1. Take Stock at the End of Summer. At the end of summer it’s easy to remember the garden’s progress. Your observations of the past season are still visible: where to add a tall spiky plants, which areas needed more ground cover, spots that could use more early seasons blooms, and so on. Contemplating the garden at the end of a years’ growth can help you better visualize the changes you are considering. Plan ahead. Determine which plants you need, and order early.
2. When to Plant. Don’t wait until the cold winds begin to howl to install transplants (unless you live in zone 8 – 11, in which case you can pretty much plant anytime of year). The plant roots need time to get established, so try to install your plants at least six weeks before the ground freezes solid. We start shipping plants during the second week of September. The further North you live, the earlier you should plant. Ordering plants in early August will ensure a good delivery window and you’ll have the best plant selection, too.
3. Plant Spring Ephemerals in Early Fall. Spring-blooming perennials, especially in the bare root form, are best planted early in the fall. Planting in the fall while the soil is still warm will give the roots enough time establish properly. This allows the plants to emerge from well established roots, with a stronger start, the following spring.
4. Soil Temperature. The soil temperature is warmer in the fall than it is in spring, and this encourages root growth. And since the plants are usually not producing flowers, they’ll have more energy for root establishment.
5. What About Frost? Frost will stop the growth of the plant above ground, but it will not kill the plant. The roots will continue to grow until the soil freezes solid.
6. Plant Condition and Dormancy. At the end of the growing season many of our native perennials have finished their growth cycles, and they may not be looking their best. Spring ephemerals are completely dormant in the fall, with no growth showing above the roots. Because of this complete die-back, ephemerals are often shipped as bareroot stock. Plants that bloomed earlier in the summer will also be well past their prime and may look very tired as they head towards winter dormancy. Simply plant them with the same care that you would bestow upon a thriving green plant in the spring.
7. Watering. Before planting, water the plants thoroughly and let the roots completely soak up the water. With the lower temperatures, the lower sun angle, and the shorter days, plants generally need less watering in the fall. Water them once per week until the soil freezes.

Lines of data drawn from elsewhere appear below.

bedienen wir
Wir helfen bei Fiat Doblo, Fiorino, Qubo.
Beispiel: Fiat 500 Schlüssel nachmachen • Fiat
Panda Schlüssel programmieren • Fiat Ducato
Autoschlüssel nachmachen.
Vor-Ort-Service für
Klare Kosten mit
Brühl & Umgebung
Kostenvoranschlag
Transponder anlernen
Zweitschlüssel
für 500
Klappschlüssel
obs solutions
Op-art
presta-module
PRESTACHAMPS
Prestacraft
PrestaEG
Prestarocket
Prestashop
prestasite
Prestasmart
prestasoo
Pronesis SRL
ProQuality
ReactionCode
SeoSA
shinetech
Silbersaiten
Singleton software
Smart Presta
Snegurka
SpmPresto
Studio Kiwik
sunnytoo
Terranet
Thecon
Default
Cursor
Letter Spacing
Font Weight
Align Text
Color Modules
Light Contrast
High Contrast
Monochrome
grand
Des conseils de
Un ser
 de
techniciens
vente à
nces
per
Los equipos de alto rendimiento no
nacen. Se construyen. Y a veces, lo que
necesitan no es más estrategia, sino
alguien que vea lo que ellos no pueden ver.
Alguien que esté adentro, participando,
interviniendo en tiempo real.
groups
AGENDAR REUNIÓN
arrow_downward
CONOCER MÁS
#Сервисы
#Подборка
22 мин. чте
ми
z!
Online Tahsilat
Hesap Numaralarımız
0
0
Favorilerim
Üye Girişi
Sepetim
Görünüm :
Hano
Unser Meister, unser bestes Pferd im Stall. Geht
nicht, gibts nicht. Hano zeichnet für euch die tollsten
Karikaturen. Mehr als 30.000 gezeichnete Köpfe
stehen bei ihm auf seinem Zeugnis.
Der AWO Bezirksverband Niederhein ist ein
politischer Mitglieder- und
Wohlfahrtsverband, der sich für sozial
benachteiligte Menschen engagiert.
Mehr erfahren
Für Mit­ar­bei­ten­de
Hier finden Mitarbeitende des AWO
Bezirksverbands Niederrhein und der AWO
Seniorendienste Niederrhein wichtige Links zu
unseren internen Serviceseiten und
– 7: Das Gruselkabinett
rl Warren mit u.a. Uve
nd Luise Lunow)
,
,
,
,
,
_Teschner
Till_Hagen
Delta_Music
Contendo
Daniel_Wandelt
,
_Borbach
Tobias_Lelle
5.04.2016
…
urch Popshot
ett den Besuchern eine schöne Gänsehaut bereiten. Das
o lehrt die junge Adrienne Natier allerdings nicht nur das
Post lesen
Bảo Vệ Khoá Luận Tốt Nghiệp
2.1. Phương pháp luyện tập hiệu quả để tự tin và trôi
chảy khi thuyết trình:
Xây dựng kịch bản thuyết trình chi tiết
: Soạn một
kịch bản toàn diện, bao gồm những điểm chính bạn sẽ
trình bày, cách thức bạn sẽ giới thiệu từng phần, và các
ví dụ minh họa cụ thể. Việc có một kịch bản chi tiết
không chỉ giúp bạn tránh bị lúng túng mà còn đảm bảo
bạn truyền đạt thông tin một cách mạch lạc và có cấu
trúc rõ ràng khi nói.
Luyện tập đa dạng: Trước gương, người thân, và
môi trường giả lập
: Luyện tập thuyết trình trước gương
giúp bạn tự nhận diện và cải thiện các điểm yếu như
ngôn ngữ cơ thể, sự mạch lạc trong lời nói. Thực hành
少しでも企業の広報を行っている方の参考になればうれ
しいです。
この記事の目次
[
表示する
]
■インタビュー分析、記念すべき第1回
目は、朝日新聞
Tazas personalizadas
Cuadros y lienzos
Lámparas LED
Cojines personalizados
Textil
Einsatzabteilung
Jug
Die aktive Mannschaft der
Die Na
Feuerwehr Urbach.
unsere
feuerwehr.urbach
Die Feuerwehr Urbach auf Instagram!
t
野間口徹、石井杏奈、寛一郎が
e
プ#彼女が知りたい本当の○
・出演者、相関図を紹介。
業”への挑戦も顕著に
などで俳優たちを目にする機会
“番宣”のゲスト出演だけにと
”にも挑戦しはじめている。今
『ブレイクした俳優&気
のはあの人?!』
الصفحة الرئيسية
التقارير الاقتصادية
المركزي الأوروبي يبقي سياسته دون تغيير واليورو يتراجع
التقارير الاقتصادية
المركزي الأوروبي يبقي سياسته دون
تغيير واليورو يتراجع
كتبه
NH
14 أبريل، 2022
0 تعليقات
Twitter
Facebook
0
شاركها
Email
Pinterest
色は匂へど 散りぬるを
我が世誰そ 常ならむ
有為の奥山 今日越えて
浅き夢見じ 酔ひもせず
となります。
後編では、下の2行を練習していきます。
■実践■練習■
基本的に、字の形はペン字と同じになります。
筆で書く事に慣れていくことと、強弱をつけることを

8. Preventing Frost Heave. Once the plants are in the ground, a freezing and thawing of the soil can result in “frost heave” – wherein the thawing soil causes plants that aren’t fully anchored to raise up out of the soil – which puts the plant in danger of being killed by cold. After the soil has frozen hard, spread a few inches of straw mulch around the transplants. A good layer of straw will keep the ground from thawing around the plants. Once they are mulched you’re ready for winter. When spring arrives, pull the mulch away from the plants, to allow the soil warm up faster around the plants.